Cinema | April 28th, 2025
By Greg Carlson
Toronto-based filmmaker Alison Duke shines a light on a pioneering Jamaican recording artist and her most famous and durable song in the documentary feature “Bam Bam: The Sister Nancy Story.” Duke’s movie, which premiered at the 2024 Tribeca Film Festival, is a must-see for music fans, but the big personality of its principal subject is appealing enough to attract any curious viewer who might cross paths with the colorful and engrossing tale. Sister Nancy, the performing handle of Ophlin Russell, broke industry barriers with the LP “One, Two.” Released in 1982 when Russell was 20 years old, the record’s ten tracks included “Bam Bam,” which would go on to become the most-sampled reggae/dancehall song in hip-hop.

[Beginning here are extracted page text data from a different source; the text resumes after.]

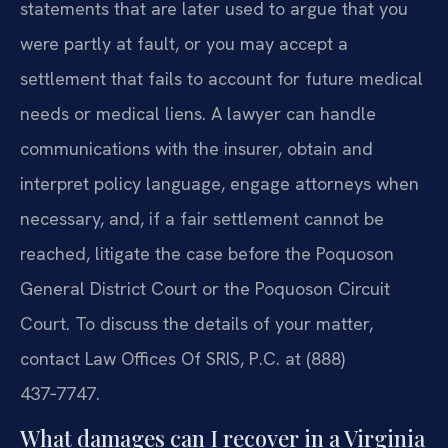
statements that are later used to argue that you
were partly at fault, or you may accept a
settlement that fails to account for future medical
needs or medical liens. A lawyer can handle
communications with the insurer, obtain and
interpret policy language, engage attorneys when
necessary, and, if a fair settlement cannot be
reached, litigate the case before the Poquoson
General District Court or the Poquoson Circuit
Court. To discuss the details of your matter,
contact Law Offices Of SRIS, P.C. at (888)
437‑7747.
What damages can I recover in a Virginia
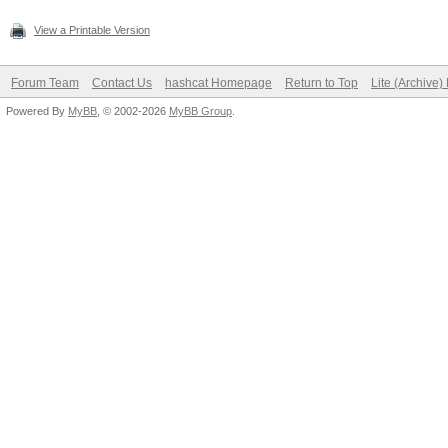
View a Printable Version
Forum Team
Contact Us
hashcat Homepage
Return to Top
Lite (Archive
Powered By
MyBB
, © 2002-2026
MyBB Group
.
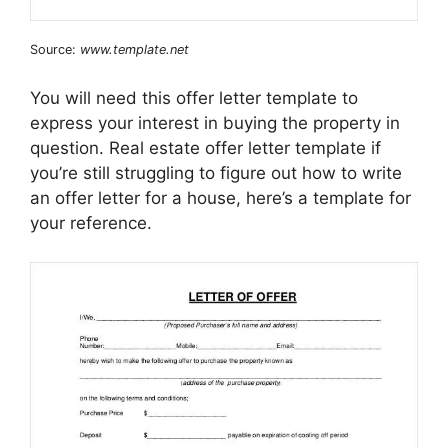
Source:
www.template.net
You will need this offer letter template to
express your interest in buying the property in
question. Real estate offer letter template if
you’re still struggling to figure out how to write
an offer letter for a house, here’s a template for
your reference.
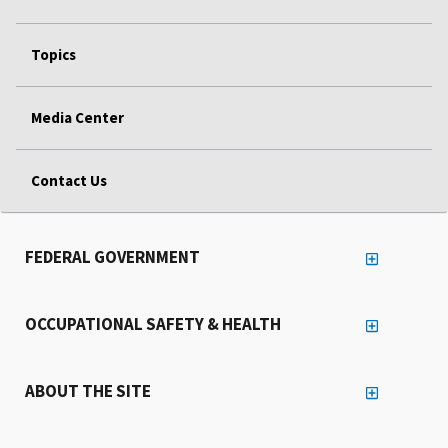
Topics
Media Center
Contact Us
FEDERAL GOVERNMENT
OCCUPATIONAL SAFETY & HEALTH
ABOUT THE SITE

Duke serves up a good primer on the incredible sounds that came from Kingston and also spends plenty of time conveying what it’s like to just hang out with Sister Nancy, whose unglamorous day job as a fraud investigator at a bank is humorously depicted as a kind of alter-ego or secret identity to the on-stage star who jets off to live performances during weekends and vacation days. Russell’s husband does not appear, but Duke introduces viewers to daughter Shandy. The two women share a warm and close relationship. The director balances the intimacy of these down-to-earth, personal experiences with the awe and regard expressed by current stars like Janelle Monae, who invited Sister Nancy to join her on “The French 75” for “The Age of Pleasure” album.
Members of Main Source, hip-hop legends who were the first of dozens to sample “Bam Bam” when they used it in “Just Hangin’ Out,” speak to the bona fides of Sister Nancy’s anthem. Some of the most legendary production ears in the business, including Pete Rock, DJ Red Alert, DJ Kool Herc and Young Guru, also speak on camera with deep reverence. It would have been nice to explore a few other key Sister Nancy highlights, but “Bam Bam” is ubiquitous. From the movie “Belly” to Beyonce to a Reebok spot, the supply of examples is so deep, there is no room to include dozens of other high-profile variants.

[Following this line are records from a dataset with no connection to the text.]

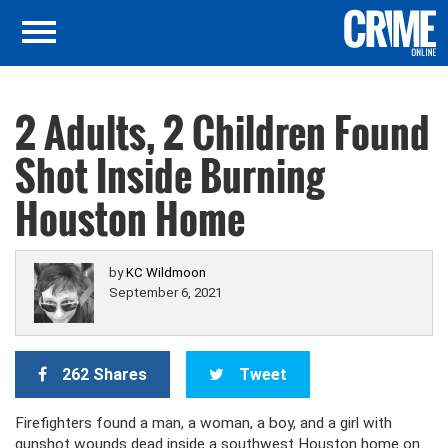
2 Adults, 2 Children Found
Shot Inside Burning
Houston Home
by
KC Wildmoon
September 6, 2021
262 Shares
Tweet
Firefighters found a man, a woman, a boy, and a girl with
gunshot wounds dead inside a southwest Houston home on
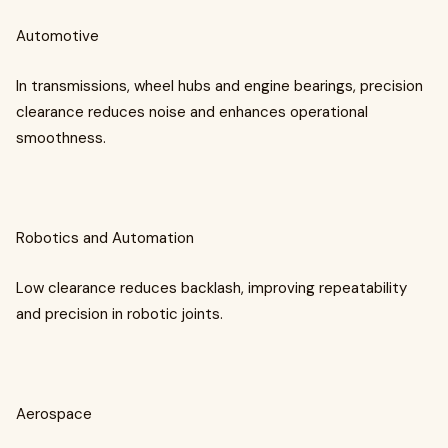
Automotive
In transmissions, wheel hubs and engine bearings, precision
clearance reduces noise and enhances operational
smoothness.
Robotics and Automation
Low clearance reduces backlash, improving repeatability
and precision in robotic joints.
Aerospace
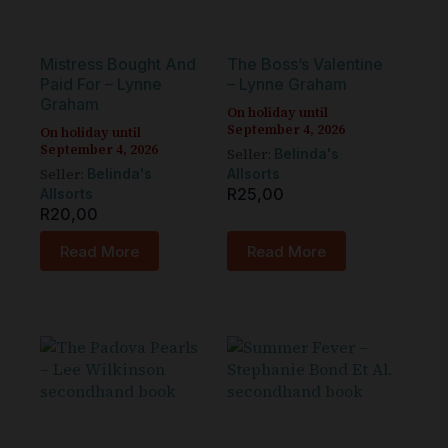
Mistress Bought And
The Boss’s Valentine
Paid For – Lynne
– Lynne Graham
Graham
On holiday until
September 4, 2026
On holiday until
September 4, 2026
Seller:
Belinda's
Seller:
Belinda's
Allsorts
R
25,00
Allsorts
R
20,00
Read More
Read More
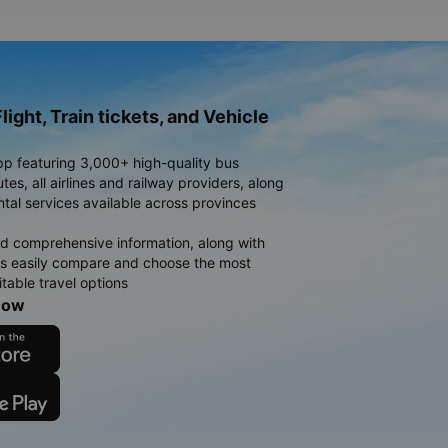
light, Train tickets, and Vehicle
pp featuring 3,000+ high-quality bus
es, all airlines and railway providers, along
ntal services available across provinces
d comprehensive information, along with
rs easily compare and choose the most
table travel options
now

It isn’t easy to make a feature-length film about a single song. Nate Harrison’s like-minded 2004 video essay on the so-called Amen break is the kind of companion piece that hints at a largely unexplored avenue of pop culture history. Harrison’s work, lasting less than 20 minutes, succinctly walks listeners through many of the same issues excavated by Duke. The Amen break, taken from the 1969 song “Amen, Brother” by the Winstons (the B-side of hit “Color Him Father”), would go on to become the most reinterpreted six seconds in modern music history, turning up in one form or another on thousands of derivative recordings made by artists across many genres and used in a multitude of radio and television commercials.
Both Duke and Harrison examine the complexities of sampling from the symbolic North Pole of artistic homage to the South Pole of uncompensated and/or plagiarized appropriation. The latter section of Duke’s film is mainly focused on a kind of magnetic-tape archaeological dig that begins with decades of lost revenue and royalties owed to Sister Nancy and arrives at a contentious date reuniting several studio musicians who played on “Stalag 17,” the 1974 recording that lays down the “riddim,” or rhythm section, of “Bam Bam.” Superfans might desire a bit more detail and nuance in the film’s look at the tradition of the Jamaican sampling culture that routinely repurposed material — even the use of the phrase “bam bam” goes back to Toots and the Maytals in 1966 — but Duke keeps the beat.